• _Action demandée 1_
Récrivez sous forme de liste, de façon plus concise, le paragraphe de l'extrait qui commence par « Ce qui nous choque toujours en 2020 », en gardant ses faits principaux.
• _Action demandée 2_
Répondez en une phrase courte à chaque question sur l'extrait, en reprenant les lettres :
(a) Combien de prestiges sont disponibles pour la saison 1 ?
(b) Jusqu'à quelle valeur monte le tickrate, même sur serveurs dédiés ?
(c) Combien de cartes le jeu propose-t-il ?

• _Extrait du document_
-=-=-=-=-

Il en va de même aussi pour tout ce qui est montré en niveau de notre guerrier ou de son attirail d’armes à feu, gadgets ou encore atouts et cartes joker. Trois prestiges sont disponibles pour cette saison 1 (1, 50, 100) et permettent de débloquer stickers ou autres broutilles cosmétiques montrant au reste du monde son niveau. On est en terrain connu et même si quelques petites subtilités sont bien présentes, ce n’est pas suffisant pour bouleverser l’expérience, mais était-ce le but recherché ? Pas sûr, surtout que la formule est toujours pérenne et ne souffre que très peu de défauts, même si la montée de l’armement est étrangement lente arrivé un certain moment.
Les dingues de distinctions pourront toujours se la donner à cœur joie et en ce sens, le jeu devrait passionner les fans hardcores de la licence durant de longues heures.
Le fameux crossplay est aussi toujours au programme avec ses bons et mauvais côtés comme d’habitude, les joueurs PC continuant de pester sur le aimbot gâchette des manettes, mais ont en même temps une plus grande facilité de mouvement au niveau du viseur, chacun aura alors des qualités et des défauts à faire valoir.
Ce qui nous choque toujours en 2020 par contre, c’est l’absence de serveurs dédiés pour la totalité des parties, certaines en utilisent et d’autres demandent un hôte. Il serait temps qu’Activision se montre plus généreux là-dessus, car le retard est affligeant vis-à-vis de Battlefield par exemple, le tickrate restant trop bas, même sur serveurs dédiés, car ne montant pas plus haut que 62Hz. Déconnexions, lags et autres joyeusetés du genre sont à prévoir pour les connexions les plus modestes.
En résumé, avec ses nombreux modes de jeu et ses huit cartes, Call of Duty: Black Ops Cold War fera du bien aux amateurs du genre multijoueur. Le contenu est certes un peu chiche pour le moment, même si le level design des maps est très bon, mais Treyarch compte apporter gratuitement du contenu au fur et à mesure. Deux nouveaux modes de jeu complètent une proposition classique, mais efficace, et le feeling est globalement très bon.

-=-=-=-=-

• _Données d'entrée_
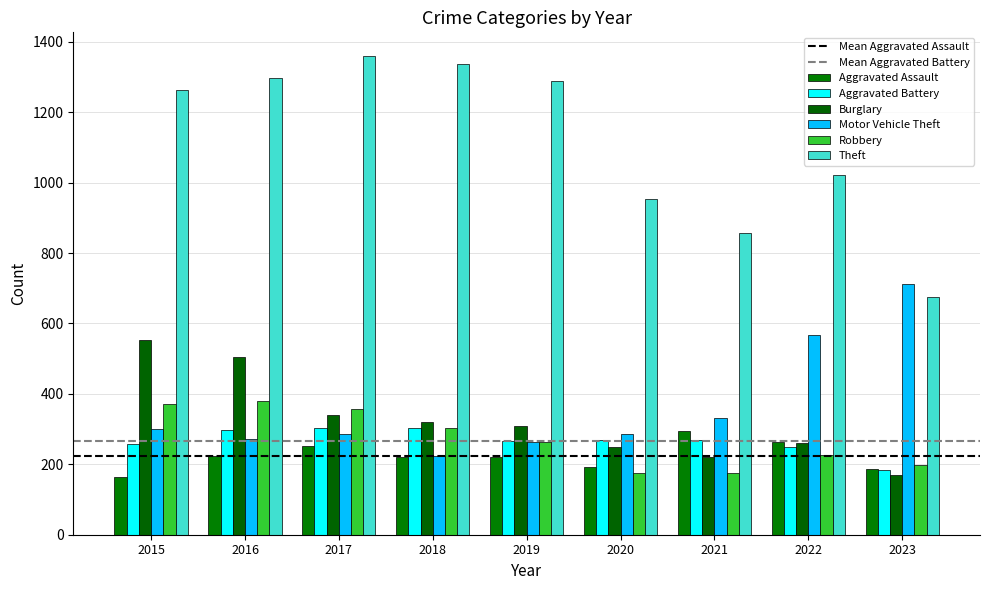

At which category is the sum across all series the highest?

2016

-=-=-=-=-

• _Solution 1_
- Toutes les parties ne disposent pas de serveurs dédiés : certaines en utilisent, d'autres demandent un hôte.
- Activision devrait se montrer plus généreux sur ce point, car le retard est affligeant par rapport à Battlefield, par exemple.
- Le tickrate reste trop bas, même sur serveurs dédiés, et ne dépasse pas 62 Hz.
- Les connexions les plus modestes doivent s'attendre à des déconnexions et à des lags.

• _Solution 2_
(a) Trois prestiges sont disponibles (1, 50, 100).
(b) Le tickrate ne monte pas plus haut que 62 Hz.
(c) Le jeu propose huit cartes.